By Al Norval
Lean Design is the ability to do more than just invent products. Many people can invent products. Bringing them to market and commercializing them is another thing entirely. In fact even that is not enough. Commercializing them so they become profitable value steams is the true goal of Lean Design.
To do this requires an intimate knowledge of the Customer. This is more than listening to Customers telling us what they need. It goes far beyond that. It involves determining needs of Customers they can’t tell you about or even articulate – their unspoken needs. To do this we need to study our customers, live in their space, and take time with them in their environment. Only then can we hope to discover the problems they have and gain insight into ways we can help them overcome these problems.
This is innovation.
Developing Products & Services that enable Customers to solve their problems, even problems they don’t know they have. This will drive a value proposition that enables profitable value streams.
I recall a company I was working with who made a common consumer product. The design team was a cross functional team composed of Product Designers, Marketers, Engineers and Manufacturing that was charged with designing a new and improved version of the product. As I worked with the team, I asked them “How many of you have used the product in the past 5 years?”
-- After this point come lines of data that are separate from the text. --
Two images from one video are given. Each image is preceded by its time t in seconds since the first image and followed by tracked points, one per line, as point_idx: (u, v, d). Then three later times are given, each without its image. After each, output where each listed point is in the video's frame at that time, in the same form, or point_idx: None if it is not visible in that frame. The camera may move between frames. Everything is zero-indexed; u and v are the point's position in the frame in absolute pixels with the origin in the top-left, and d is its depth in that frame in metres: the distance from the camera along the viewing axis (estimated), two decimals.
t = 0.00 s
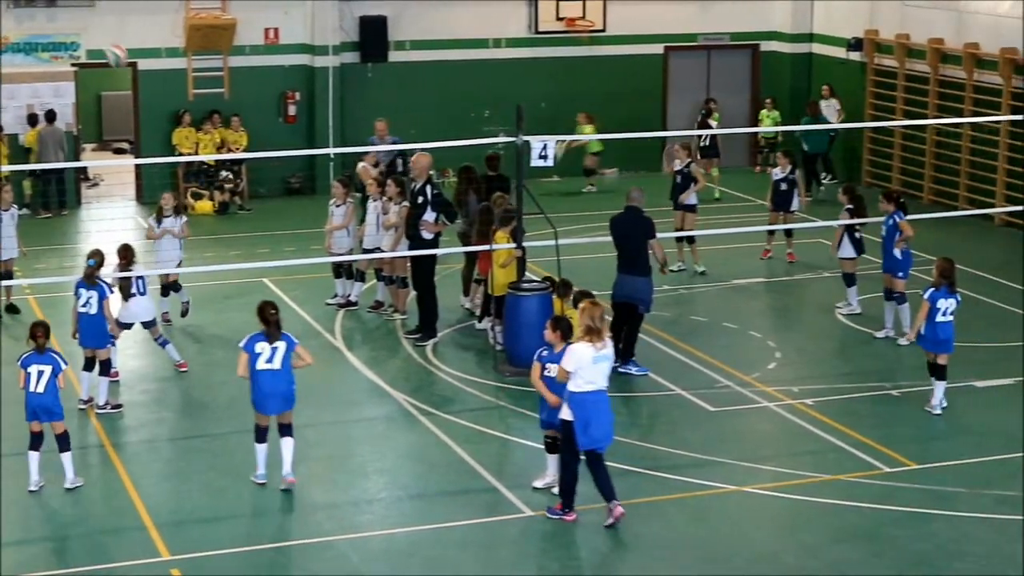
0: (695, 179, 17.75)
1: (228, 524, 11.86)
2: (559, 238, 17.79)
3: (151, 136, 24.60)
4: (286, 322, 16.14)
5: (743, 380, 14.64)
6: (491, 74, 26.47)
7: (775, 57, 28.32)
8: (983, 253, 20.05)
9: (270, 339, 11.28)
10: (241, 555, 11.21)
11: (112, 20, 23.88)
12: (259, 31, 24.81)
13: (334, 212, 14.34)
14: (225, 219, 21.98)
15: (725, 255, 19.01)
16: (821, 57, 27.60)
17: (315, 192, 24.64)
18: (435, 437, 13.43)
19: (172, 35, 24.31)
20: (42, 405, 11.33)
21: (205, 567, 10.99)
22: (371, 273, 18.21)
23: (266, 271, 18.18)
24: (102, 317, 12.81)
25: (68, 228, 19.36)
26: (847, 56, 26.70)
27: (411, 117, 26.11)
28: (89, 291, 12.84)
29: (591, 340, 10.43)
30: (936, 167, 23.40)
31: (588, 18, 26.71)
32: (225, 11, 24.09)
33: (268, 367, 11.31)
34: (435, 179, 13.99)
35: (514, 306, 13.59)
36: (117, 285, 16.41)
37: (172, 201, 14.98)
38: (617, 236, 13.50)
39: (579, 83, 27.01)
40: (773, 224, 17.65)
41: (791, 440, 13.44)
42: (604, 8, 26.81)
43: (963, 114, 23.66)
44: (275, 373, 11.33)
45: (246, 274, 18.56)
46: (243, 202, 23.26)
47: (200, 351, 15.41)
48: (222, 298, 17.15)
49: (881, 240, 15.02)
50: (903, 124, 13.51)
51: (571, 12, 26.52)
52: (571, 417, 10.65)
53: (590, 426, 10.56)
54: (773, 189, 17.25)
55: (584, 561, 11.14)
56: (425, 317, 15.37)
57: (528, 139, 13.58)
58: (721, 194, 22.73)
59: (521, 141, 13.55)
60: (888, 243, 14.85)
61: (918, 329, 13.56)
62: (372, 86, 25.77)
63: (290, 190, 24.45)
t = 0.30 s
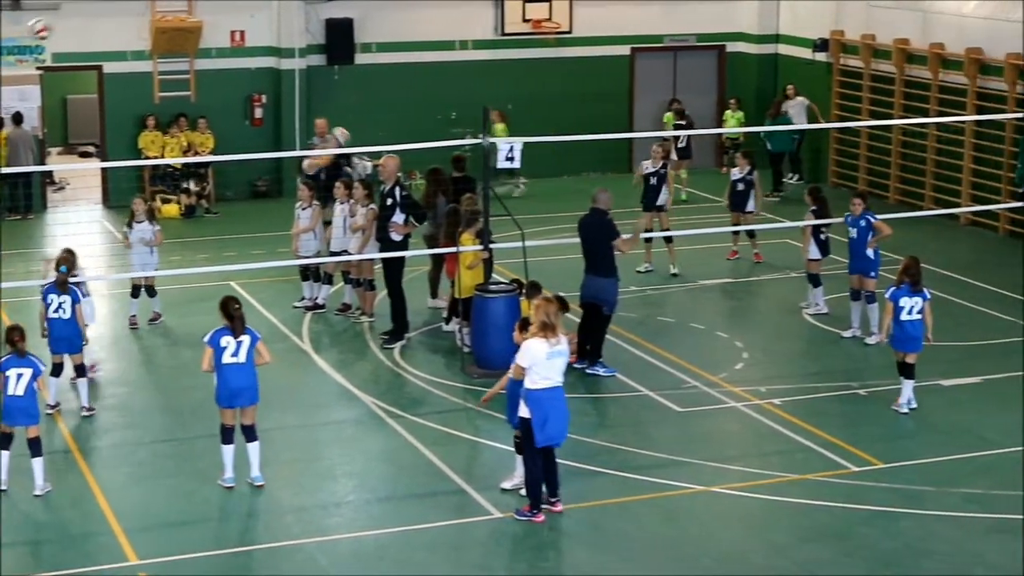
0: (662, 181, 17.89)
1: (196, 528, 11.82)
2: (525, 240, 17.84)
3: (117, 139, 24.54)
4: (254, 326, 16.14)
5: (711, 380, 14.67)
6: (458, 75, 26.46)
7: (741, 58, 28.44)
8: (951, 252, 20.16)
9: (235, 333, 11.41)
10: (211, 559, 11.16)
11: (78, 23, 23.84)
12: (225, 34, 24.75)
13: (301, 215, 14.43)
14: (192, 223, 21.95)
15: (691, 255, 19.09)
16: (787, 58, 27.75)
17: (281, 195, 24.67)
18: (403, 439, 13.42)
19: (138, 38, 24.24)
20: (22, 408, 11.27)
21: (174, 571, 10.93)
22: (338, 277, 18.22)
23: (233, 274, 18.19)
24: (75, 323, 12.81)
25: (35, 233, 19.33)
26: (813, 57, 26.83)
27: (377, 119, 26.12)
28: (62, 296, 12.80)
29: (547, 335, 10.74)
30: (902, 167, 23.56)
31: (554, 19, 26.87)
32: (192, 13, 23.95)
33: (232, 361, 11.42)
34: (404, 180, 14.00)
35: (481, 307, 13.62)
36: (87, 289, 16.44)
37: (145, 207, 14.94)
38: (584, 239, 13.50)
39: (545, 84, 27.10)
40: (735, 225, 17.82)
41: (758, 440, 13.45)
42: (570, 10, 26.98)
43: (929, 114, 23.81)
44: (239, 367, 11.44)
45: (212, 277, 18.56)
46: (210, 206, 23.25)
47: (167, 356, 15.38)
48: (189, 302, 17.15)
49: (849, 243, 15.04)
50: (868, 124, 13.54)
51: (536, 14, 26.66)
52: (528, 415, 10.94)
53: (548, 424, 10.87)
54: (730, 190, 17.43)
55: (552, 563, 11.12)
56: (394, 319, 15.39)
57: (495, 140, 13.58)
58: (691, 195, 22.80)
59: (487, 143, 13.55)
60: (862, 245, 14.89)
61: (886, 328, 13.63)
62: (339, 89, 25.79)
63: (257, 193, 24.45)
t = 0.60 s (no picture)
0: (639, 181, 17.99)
1: (164, 529, 11.73)
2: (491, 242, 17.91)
3: (83, 140, 24.45)
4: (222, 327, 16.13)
5: (678, 381, 14.71)
6: (426, 77, 26.57)
7: (708, 59, 28.64)
8: (916, 254, 20.35)
9: (202, 332, 11.39)
10: (177, 561, 11.05)
11: (44, 24, 23.72)
12: (192, 34, 24.72)
13: (269, 216, 14.71)
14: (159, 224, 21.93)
15: (659, 257, 19.18)
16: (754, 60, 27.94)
17: (249, 196, 24.72)
18: (370, 441, 13.39)
19: (105, 39, 24.15)
20: None
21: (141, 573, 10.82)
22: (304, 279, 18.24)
23: (199, 275, 18.20)
24: (56, 326, 12.74)
25: None
26: (781, 59, 27.04)
27: (345, 120, 26.21)
28: (44, 296, 12.76)
29: (514, 333, 10.80)
30: (869, 168, 23.77)
31: (522, 20, 26.97)
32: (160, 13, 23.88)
33: (201, 360, 11.40)
34: (373, 181, 14.01)
35: (449, 309, 13.61)
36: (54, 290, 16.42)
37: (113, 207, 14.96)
38: (551, 241, 13.52)
39: (512, 85, 27.25)
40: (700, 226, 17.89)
41: (725, 440, 13.47)
42: (538, 12, 27.11)
43: (894, 116, 24.01)
44: (209, 365, 11.41)
45: (178, 279, 18.57)
46: (177, 206, 23.28)
47: (133, 358, 15.34)
48: (156, 304, 17.15)
49: (825, 247, 15.03)
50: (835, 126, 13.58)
51: (504, 15, 26.77)
52: (497, 412, 10.97)
53: (518, 419, 10.94)
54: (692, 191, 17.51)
55: (520, 563, 11.06)
56: (365, 321, 15.41)
57: (463, 142, 13.55)
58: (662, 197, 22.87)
59: (454, 144, 13.50)
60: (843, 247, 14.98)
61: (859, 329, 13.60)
62: (306, 90, 25.85)
63: (224, 194, 24.49)
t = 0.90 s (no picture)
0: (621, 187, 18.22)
1: (124, 533, 11.67)
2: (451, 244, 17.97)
3: (41, 144, 24.29)
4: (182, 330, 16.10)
5: (639, 382, 14.73)
6: (385, 78, 26.60)
7: (668, 59, 28.78)
8: (876, 254, 20.49)
9: (161, 334, 11.36)
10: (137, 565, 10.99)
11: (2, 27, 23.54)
12: (150, 36, 24.64)
13: (230, 220, 14.81)
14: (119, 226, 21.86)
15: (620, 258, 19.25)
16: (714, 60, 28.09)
17: (208, 199, 24.71)
18: (331, 443, 13.36)
19: (62, 42, 24.02)
20: None
21: None
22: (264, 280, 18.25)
23: (158, 278, 18.17)
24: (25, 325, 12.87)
25: None
26: (740, 59, 27.18)
27: (304, 121, 26.20)
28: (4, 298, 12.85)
29: (474, 332, 10.82)
30: (828, 168, 23.93)
31: (481, 21, 27.00)
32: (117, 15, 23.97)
33: (160, 362, 11.37)
34: (335, 183, 14.02)
35: (411, 311, 13.64)
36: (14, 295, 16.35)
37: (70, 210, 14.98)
38: (512, 241, 13.53)
39: (472, 85, 27.30)
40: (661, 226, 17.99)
41: (685, 440, 13.50)
42: (496, 12, 27.12)
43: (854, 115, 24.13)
44: (168, 367, 11.39)
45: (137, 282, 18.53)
46: (136, 210, 23.15)
47: (94, 362, 15.30)
48: (115, 308, 17.11)
49: (815, 255, 15.03)
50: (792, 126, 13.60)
51: (463, 16, 26.73)
52: (459, 413, 10.97)
53: (481, 418, 10.96)
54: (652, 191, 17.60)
55: (480, 564, 11.03)
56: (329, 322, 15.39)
57: (422, 144, 13.53)
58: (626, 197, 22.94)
59: (414, 145, 13.47)
60: (831, 258, 15.08)
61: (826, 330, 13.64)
62: (266, 91, 25.81)
63: (183, 197, 24.48)
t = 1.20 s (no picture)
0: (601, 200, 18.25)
1: (91, 535, 11.63)
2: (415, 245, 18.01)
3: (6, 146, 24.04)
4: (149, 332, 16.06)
5: (606, 382, 14.74)
6: (351, 79, 26.67)
7: (634, 60, 28.90)
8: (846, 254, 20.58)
9: (125, 334, 11.32)
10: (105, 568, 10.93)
11: None
12: (116, 38, 24.57)
13: (196, 222, 14.81)
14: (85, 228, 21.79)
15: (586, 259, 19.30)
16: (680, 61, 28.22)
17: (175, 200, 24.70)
18: (298, 445, 13.33)
19: (27, 43, 23.79)
20: None
21: None
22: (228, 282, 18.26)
23: (122, 280, 18.14)
24: None
25: None
26: (706, 60, 27.31)
27: (270, 122, 26.17)
28: None
29: (441, 331, 10.77)
30: (795, 168, 24.04)
31: (448, 22, 26.93)
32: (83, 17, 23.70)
33: (124, 362, 11.32)
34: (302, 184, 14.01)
35: (377, 311, 13.88)
36: None
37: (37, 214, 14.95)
38: (477, 240, 13.53)
39: (438, 86, 27.37)
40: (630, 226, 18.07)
41: (651, 439, 13.53)
42: (463, 13, 27.06)
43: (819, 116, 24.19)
44: (132, 368, 11.34)
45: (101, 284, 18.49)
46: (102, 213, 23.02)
47: (60, 365, 15.24)
48: (81, 311, 17.06)
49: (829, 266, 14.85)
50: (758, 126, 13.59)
51: (430, 17, 26.74)
52: (425, 412, 10.95)
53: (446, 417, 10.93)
54: (623, 192, 17.62)
55: (447, 565, 11.02)
56: (296, 323, 15.41)
57: (389, 145, 13.51)
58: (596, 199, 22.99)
59: (381, 147, 13.44)
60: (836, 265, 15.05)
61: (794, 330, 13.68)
62: (231, 92, 25.74)
63: (149, 198, 24.45)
Incredibly, only one of twenty people replied they had used the product. They had studies and research depicting market trends and consumer preferences, yet most had never actually used the product. Without the knowledge that comes from intimate customer and product usage experiences, how can we design products that drive a value proposition that enable the goal of Lean Design – profitable value streams.
Keeping the value stream profitable over the life cycle of the product is another challenge but we’ll deal with that in another column.